After all, the most conclusive test of the efficiency of filtration is the healthfulness of the people who drink the filtered water; and the fact that many European cities take water-supplies from sources which would not be considered fit for use in the United States and, after filtering them, deliver them to populations having death-rates from water-carried diseases which are so low as to be the objects of our admiration, is the best proof of the efficiency of carefully conducted filtration.

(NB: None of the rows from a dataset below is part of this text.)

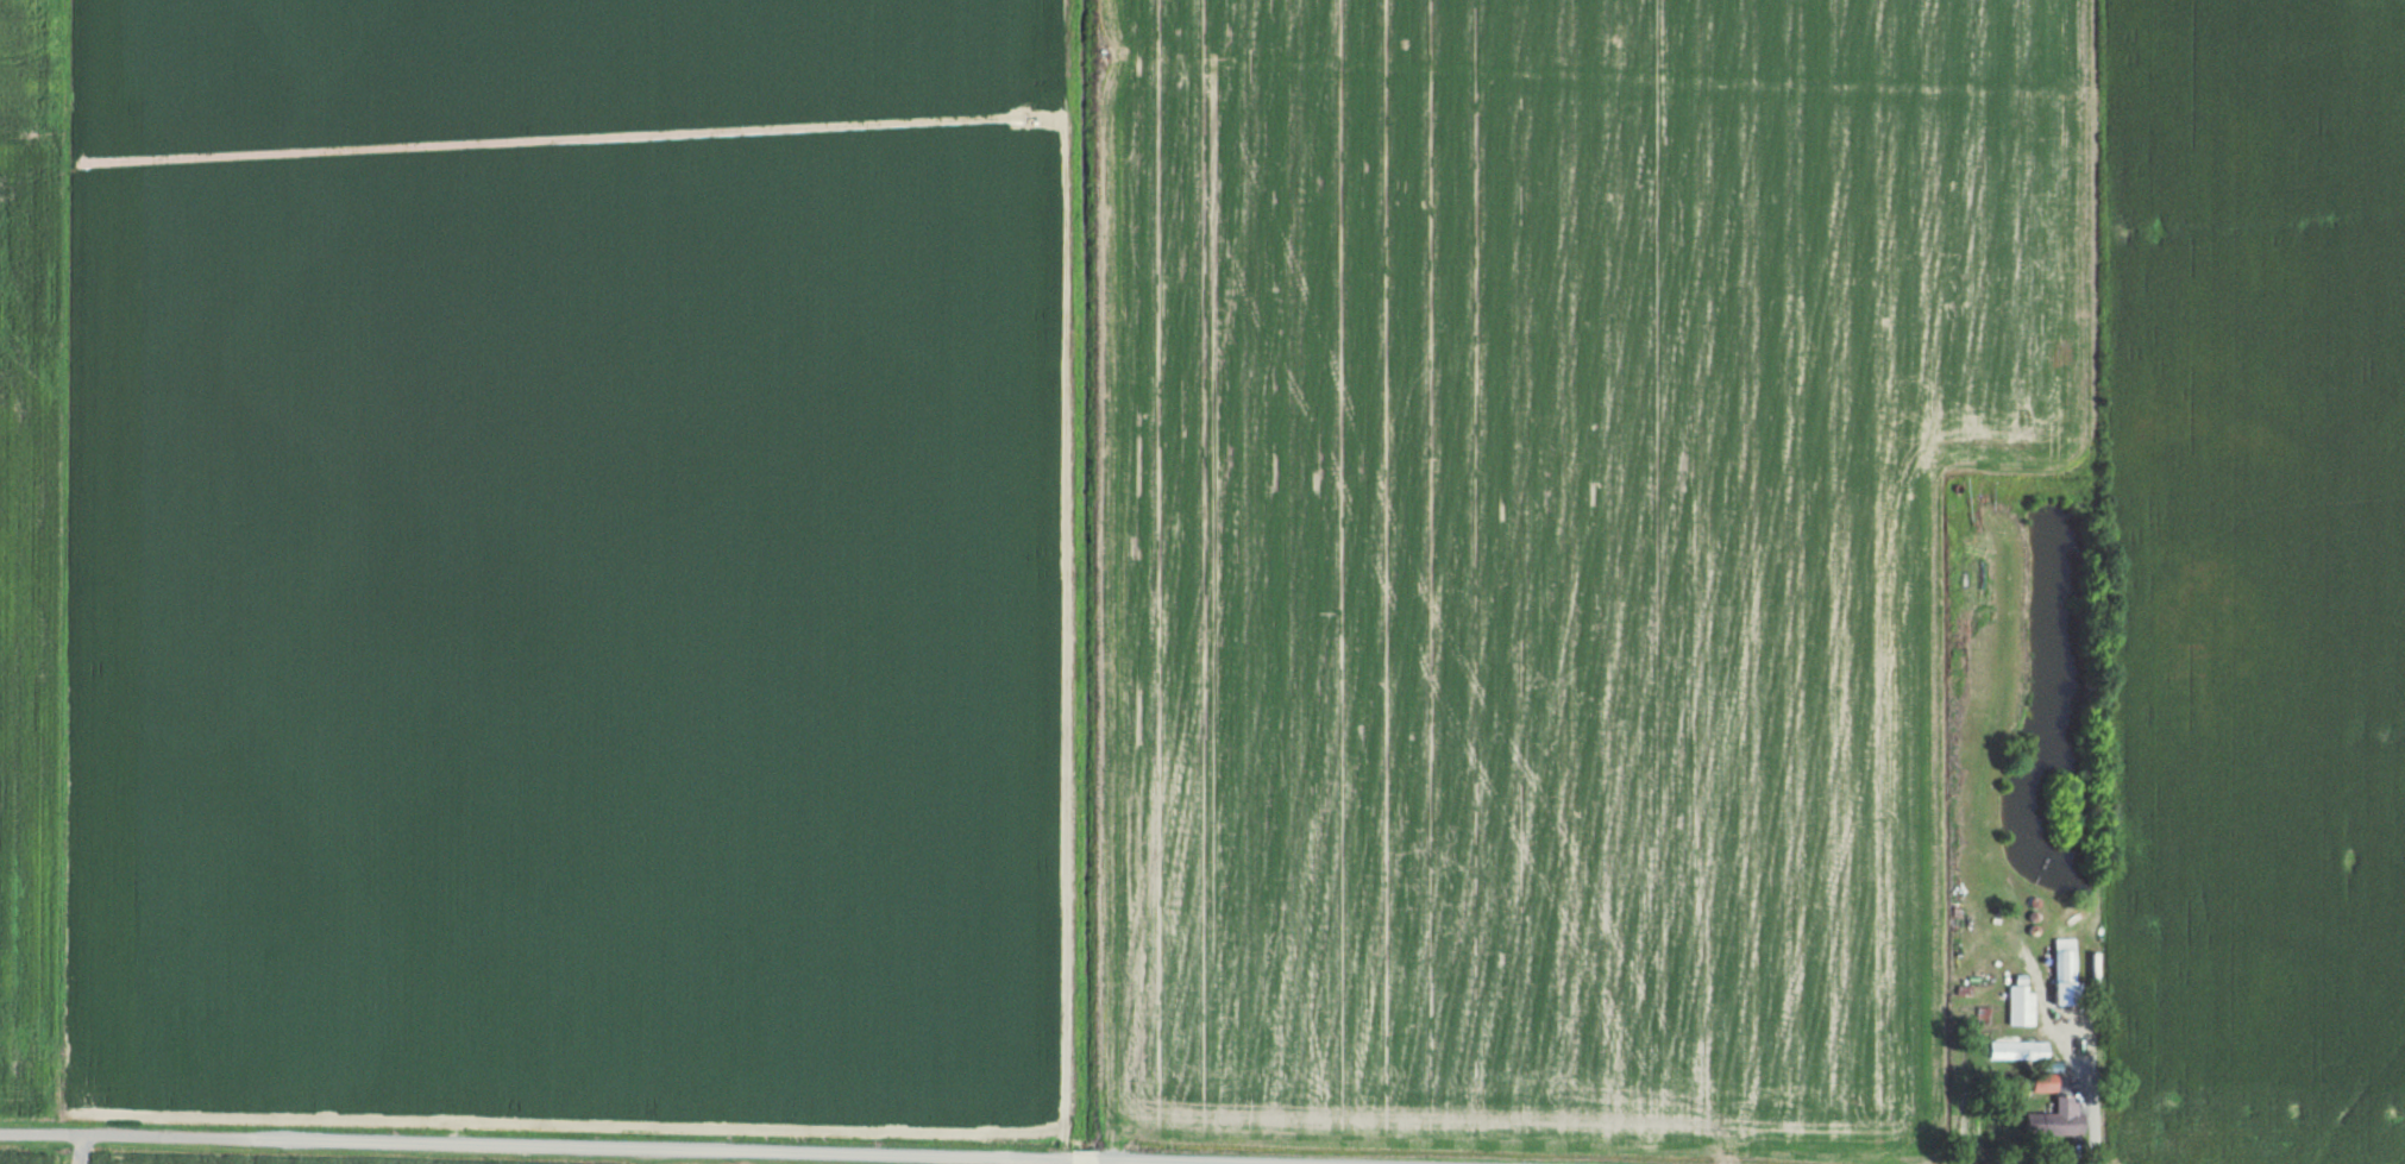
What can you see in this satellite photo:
building: (2067, 970)
building: (2022, 1002)
building: (2019, 1048)
building: (2046, 1081)
building: (2058, 1117)
road: (639, 1147)
road: (75, 1149)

It is only necessary to refer to London, drawing its water from the two small and polluted rivers, the Thames and the Lea; to Altona, drawing its water from the Elbe, polluted by the sewage of 6,000,000 people, 700,000 of them within ten miles above the intakes; to Berlin, using the waters of the Havel and the Spree; to Breslau, taking its water from the Oder charged with the sewage of mining districts in Silicia and Galicia, where cholera is so common; to Lawrence, with its greatly decreased death-rate since it has had filtered water, and to the hundred other places which protect themselves from the infectious matters in their raw waters by means of filtration. A few of these cases are described more in detail in Appendices V to IX, and many others in the literature mentioned in Appendix X.
An adequate presentation of even those data which have been already worked up and published would occupy too much space. I think every one who has carefully studied the recent history of water filtration in its relation to disease has been convinced that filtration carefully executed under suitable and normal conditions, even if not an absolute, is at least a very substantial protection against water-carried diseases, and the few apparent failures to remove objectionable qualities have been without exception due to abnormal conditions which are now understood and in future can be prevented.